The return of the dollar

“The world is used to a weak dollar but the signs are it is going to have to adapt to a strong dollar going forward,” says Clem Chambers on Forbes.com. The gradual economic recovery in the US will lead to rising interest rates, encouraging capital that has flowed elsewhere in a search for yield to return home, thereby buoying the greenback.

The trigger for this shift will be the wind-down of quantitative easing (QE), says David Woo of Bank of America Merrill Lynch. Once QE ends and interest rates begin to normalise, expect the US dollar index – which measures the weighted average value of the dollar against a basket of major currencies – to rise sharply. A quick return to 100 – the average level over the past 35 years – is likely, he thinks. (A higher value for the index indicates a stronger dollar.)

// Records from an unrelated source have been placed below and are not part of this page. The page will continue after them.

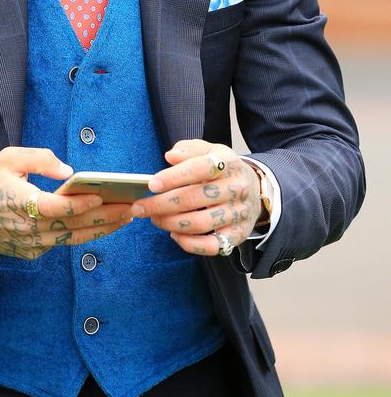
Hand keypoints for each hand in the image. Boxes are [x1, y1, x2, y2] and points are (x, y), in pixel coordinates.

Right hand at [0, 146, 132, 259]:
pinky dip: (84, 235)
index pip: (57, 208)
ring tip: (127, 217)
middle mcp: (27, 230)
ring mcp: (30, 245)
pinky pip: (62, 244)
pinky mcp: (31, 253)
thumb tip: (68, 171)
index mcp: (20, 204)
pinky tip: (104, 225)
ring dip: (101, 229)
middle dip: (105, 217)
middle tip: (133, 207)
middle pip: (73, 226)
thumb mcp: (8, 158)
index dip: (82, 203)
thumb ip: (39, 159)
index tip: (103, 194)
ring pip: (72, 239)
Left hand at [131, 139, 260, 255]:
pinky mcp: (237, 235)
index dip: (173, 177)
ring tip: (155, 219)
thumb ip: (189, 150)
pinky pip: (211, 246)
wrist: (255, 190)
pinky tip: (174, 235)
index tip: (151, 184)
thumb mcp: (210, 151)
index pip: (198, 169)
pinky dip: (189, 244)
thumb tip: (170, 157)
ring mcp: (238, 214)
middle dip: (161, 204)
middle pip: (194, 198)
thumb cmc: (223, 170)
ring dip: (171, 223)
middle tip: (141, 207)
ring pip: (200, 223)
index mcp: (228, 164)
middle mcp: (236, 189)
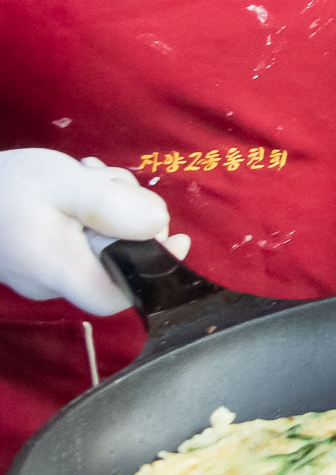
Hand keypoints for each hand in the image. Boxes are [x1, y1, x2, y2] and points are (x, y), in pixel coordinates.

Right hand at [0, 148, 177, 316]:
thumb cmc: (8, 186)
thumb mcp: (65, 184)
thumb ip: (112, 206)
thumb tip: (157, 226)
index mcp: (59, 271)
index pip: (115, 297)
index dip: (155, 270)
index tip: (179, 237)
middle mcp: (52, 282)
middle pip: (120, 260)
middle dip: (131, 217)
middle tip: (110, 183)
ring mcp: (47, 273)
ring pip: (106, 244)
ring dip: (112, 206)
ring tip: (88, 177)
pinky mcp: (44, 258)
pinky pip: (85, 240)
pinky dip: (93, 211)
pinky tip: (80, 185)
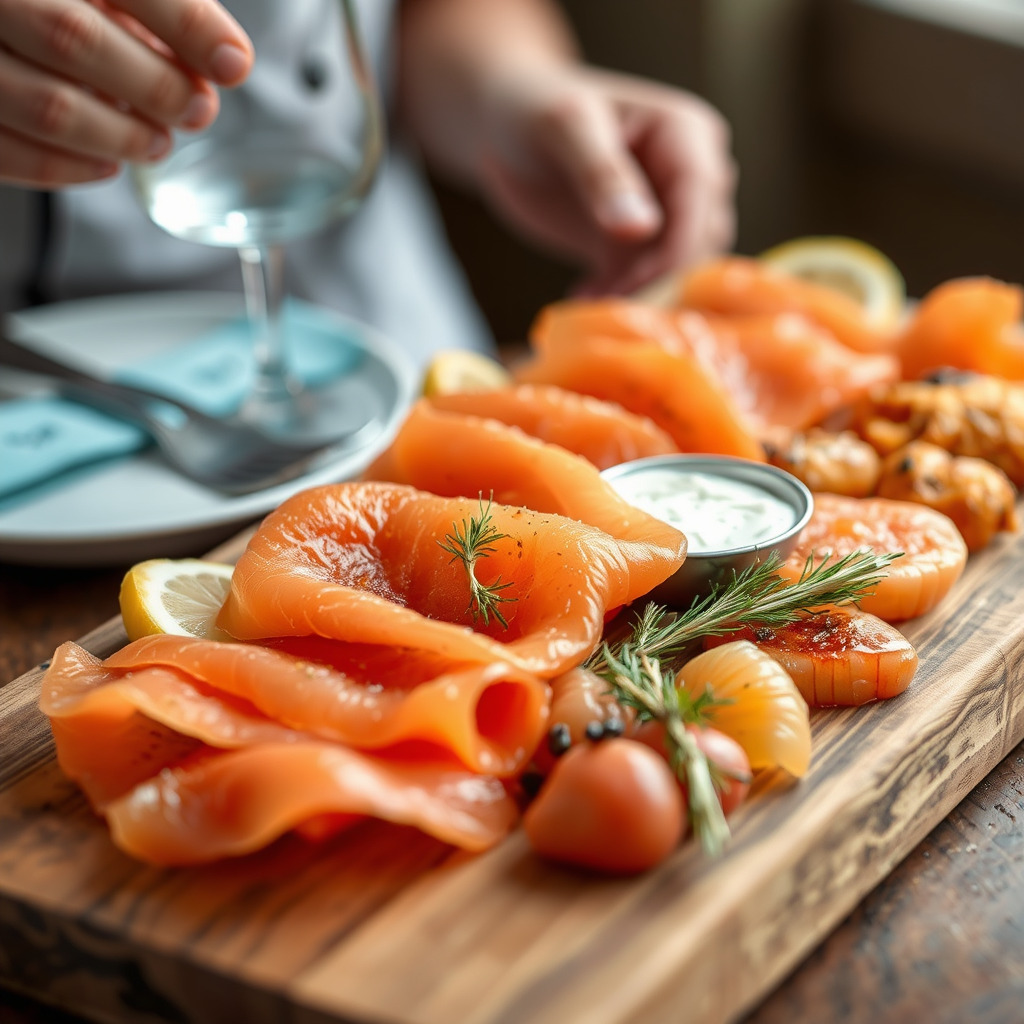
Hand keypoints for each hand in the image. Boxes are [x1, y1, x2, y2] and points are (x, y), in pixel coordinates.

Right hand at [0, 0, 252, 187]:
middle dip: (155, 87)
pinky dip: (68, 168)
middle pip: (74, 39)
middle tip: (196, 110)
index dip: (185, 22)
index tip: (234, 63)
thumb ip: (158, 12)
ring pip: (49, 107)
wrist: (0, 17)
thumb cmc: (59, 8)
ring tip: (157, 142)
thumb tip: (226, 61)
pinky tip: (107, 163)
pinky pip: (8, 152)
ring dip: (121, 136)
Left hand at [476, 65, 735, 295]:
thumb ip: (602, 174)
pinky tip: (582, 298)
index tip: (638, 289)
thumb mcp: (563, 130)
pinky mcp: (640, 243)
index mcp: (686, 134)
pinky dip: (621, 296)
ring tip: (589, 304)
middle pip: (699, 242)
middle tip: (608, 308)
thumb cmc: (530, 109)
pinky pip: (647, 281)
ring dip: (640, 294)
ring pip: (679, 268)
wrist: (501, 124)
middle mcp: (692, 172)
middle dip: (659, 281)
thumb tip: (641, 229)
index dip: (676, 253)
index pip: (700, 203)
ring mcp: (668, 210)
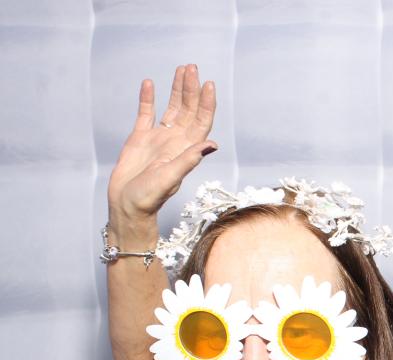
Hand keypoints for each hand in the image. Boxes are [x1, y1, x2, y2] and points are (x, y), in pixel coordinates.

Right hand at [108, 64, 217, 233]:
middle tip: (191, 67)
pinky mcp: (140, 139)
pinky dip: (148, 98)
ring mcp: (158, 139)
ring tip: (181, 69)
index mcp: (186, 149)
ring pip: (171, 108)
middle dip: (191, 89)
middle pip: (188, 110)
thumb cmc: (150, 197)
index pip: (201, 121)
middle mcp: (175, 141)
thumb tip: (212, 143)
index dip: (206, 103)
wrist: (126, 205)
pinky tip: (150, 83)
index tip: (208, 83)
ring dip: (176, 90)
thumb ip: (189, 159)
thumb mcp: (170, 177)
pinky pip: (146, 114)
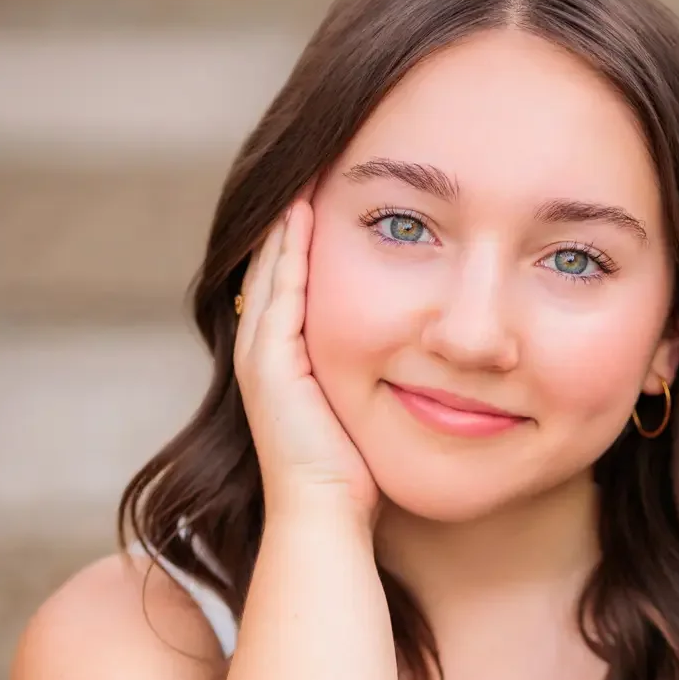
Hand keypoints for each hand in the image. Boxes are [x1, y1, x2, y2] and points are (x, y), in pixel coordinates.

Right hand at [233, 195, 380, 525]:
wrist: (326, 517)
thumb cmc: (354, 479)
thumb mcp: (364, 411)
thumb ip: (374, 377)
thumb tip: (418, 358)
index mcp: (282, 361)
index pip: (288, 281)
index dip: (303, 237)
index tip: (330, 193)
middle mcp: (261, 353)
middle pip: (270, 263)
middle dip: (290, 215)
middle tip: (313, 162)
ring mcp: (259, 356)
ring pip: (268, 267)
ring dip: (286, 218)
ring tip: (306, 169)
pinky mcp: (269, 362)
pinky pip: (279, 290)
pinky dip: (289, 249)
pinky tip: (307, 211)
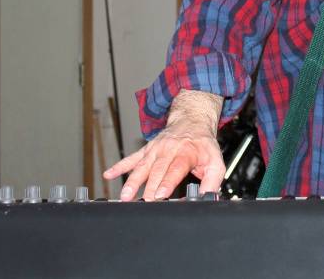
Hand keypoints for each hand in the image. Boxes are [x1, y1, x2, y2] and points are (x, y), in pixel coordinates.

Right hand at [102, 90, 224, 200]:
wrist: (192, 121)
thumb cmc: (203, 145)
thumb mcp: (215, 162)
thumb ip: (212, 182)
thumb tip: (207, 198)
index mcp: (185, 153)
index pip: (175, 169)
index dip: (167, 182)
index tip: (160, 195)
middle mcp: (168, 150)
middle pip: (156, 171)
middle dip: (148, 188)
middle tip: (143, 203)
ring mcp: (155, 150)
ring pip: (142, 167)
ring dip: (132, 182)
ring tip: (124, 196)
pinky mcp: (147, 150)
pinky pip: (131, 159)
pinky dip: (119, 167)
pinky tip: (108, 174)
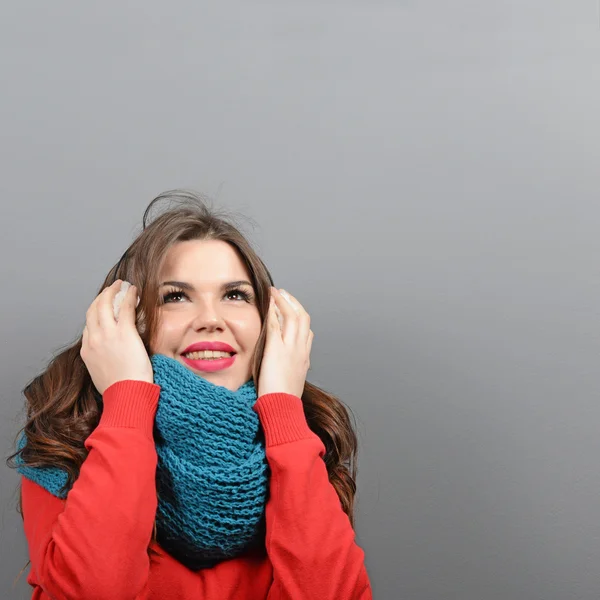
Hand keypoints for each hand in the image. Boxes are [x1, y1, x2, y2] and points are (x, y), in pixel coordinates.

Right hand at [80, 279, 153, 394]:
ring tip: (121, 285)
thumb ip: (102, 361)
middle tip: (112, 289)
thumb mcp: (102, 374)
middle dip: (102, 296)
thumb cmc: (120, 390)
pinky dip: (128, 295)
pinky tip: (134, 290)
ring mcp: (108, 334)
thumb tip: (110, 357)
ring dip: (113, 291)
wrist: (126, 395)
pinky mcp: (124, 332)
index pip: (88, 325)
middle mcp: (94, 339)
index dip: (96, 312)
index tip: (104, 307)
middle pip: (93, 310)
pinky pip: (125, 307)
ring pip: (106, 304)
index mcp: (87, 351)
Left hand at [257, 287, 313, 397]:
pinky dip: (273, 310)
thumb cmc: (283, 401)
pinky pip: (276, 324)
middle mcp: (301, 350)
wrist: (282, 408)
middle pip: (303, 319)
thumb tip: (283, 369)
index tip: (291, 310)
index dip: (300, 318)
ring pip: (292, 316)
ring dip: (283, 301)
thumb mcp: (291, 383)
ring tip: (275, 292)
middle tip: (283, 294)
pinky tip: (267, 303)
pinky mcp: (277, 349)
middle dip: (294, 303)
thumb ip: (289, 372)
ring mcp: (291, 348)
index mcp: (304, 359)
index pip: (308, 333)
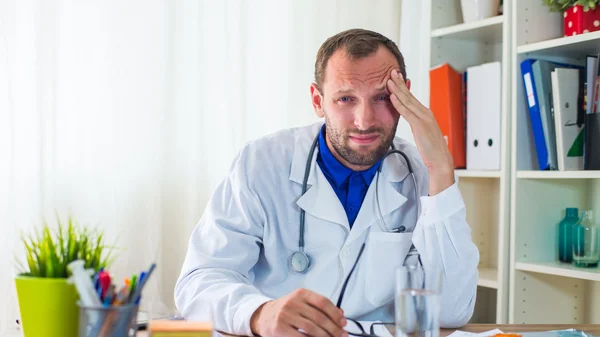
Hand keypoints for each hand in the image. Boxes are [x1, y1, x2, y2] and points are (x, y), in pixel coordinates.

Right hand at [250, 288, 347, 336]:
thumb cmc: (287, 310)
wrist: (263, 316)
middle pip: (319, 317)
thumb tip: (341, 314)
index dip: (335, 313)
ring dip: (326, 336)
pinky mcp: (280, 328)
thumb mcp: (301, 302)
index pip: (323, 302)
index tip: (343, 322)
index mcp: (301, 293)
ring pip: (312, 328)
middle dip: (334, 328)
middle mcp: (293, 302)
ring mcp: (285, 315)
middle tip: (342, 335)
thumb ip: (319, 307)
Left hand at [387, 69, 454, 195]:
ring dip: (397, 89)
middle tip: (391, 71)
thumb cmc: (432, 149)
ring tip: (389, 80)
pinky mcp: (420, 126)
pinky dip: (399, 103)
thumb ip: (418, 125)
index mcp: (426, 114)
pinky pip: (407, 112)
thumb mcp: (423, 133)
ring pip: (407, 101)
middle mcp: (425, 113)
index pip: (412, 97)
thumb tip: (415, 122)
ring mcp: (423, 118)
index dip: (403, 86)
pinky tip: (392, 96)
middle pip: (409, 95)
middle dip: (400, 82)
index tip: (396, 78)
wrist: (440, 160)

Such a view is becoming the consensus and it’s difficult to find any analysts with a firmly negative view on the dollar at present. To contrarians, that may be a warning signal: a strong rise is no certainty, at least in the near term. Nonetheless, the dollar has a clear history of alternating between multi-year uptrends and downtrends, with good fundamental reasons for this, says Binky Chadha of Deutsche Bank (DB).

Its status as the world’s reserve currency creates a complex interaction between capital flows, economic competitiveness and interest-rate cycles that encourage it to swing from overvaluation to undervaluation and back again over long periods.

During the last decade, the dollar seems to have followed a steady downtrend to undervaluation and the economic and monetary conditions for that to reverse into a strong dollar cycle now appear to be in place. So, if the dollar is likely to head higher sooner or later, who will be the winners? The effects are not straightforward. For example, a strong dollar is usually reckoned to weigh on commodity prices – but if it results from a stronger US economy, the increased demand would be positive for commodities, argues Sudakshina Unnikrishnan at Barclays.

Past history also suggests that US equities usually outperform emerging markets (EMs) during an up cycle – but at present, US stock valuations seem stretched relative to EMs. Perhaps the most straightforward effect is that firms with low US dollar costs relative to revenues will benefit from improving margins. That should disproportionately benefit Japanese and European exporters over many of their US-based peers, says DB’s Chadha.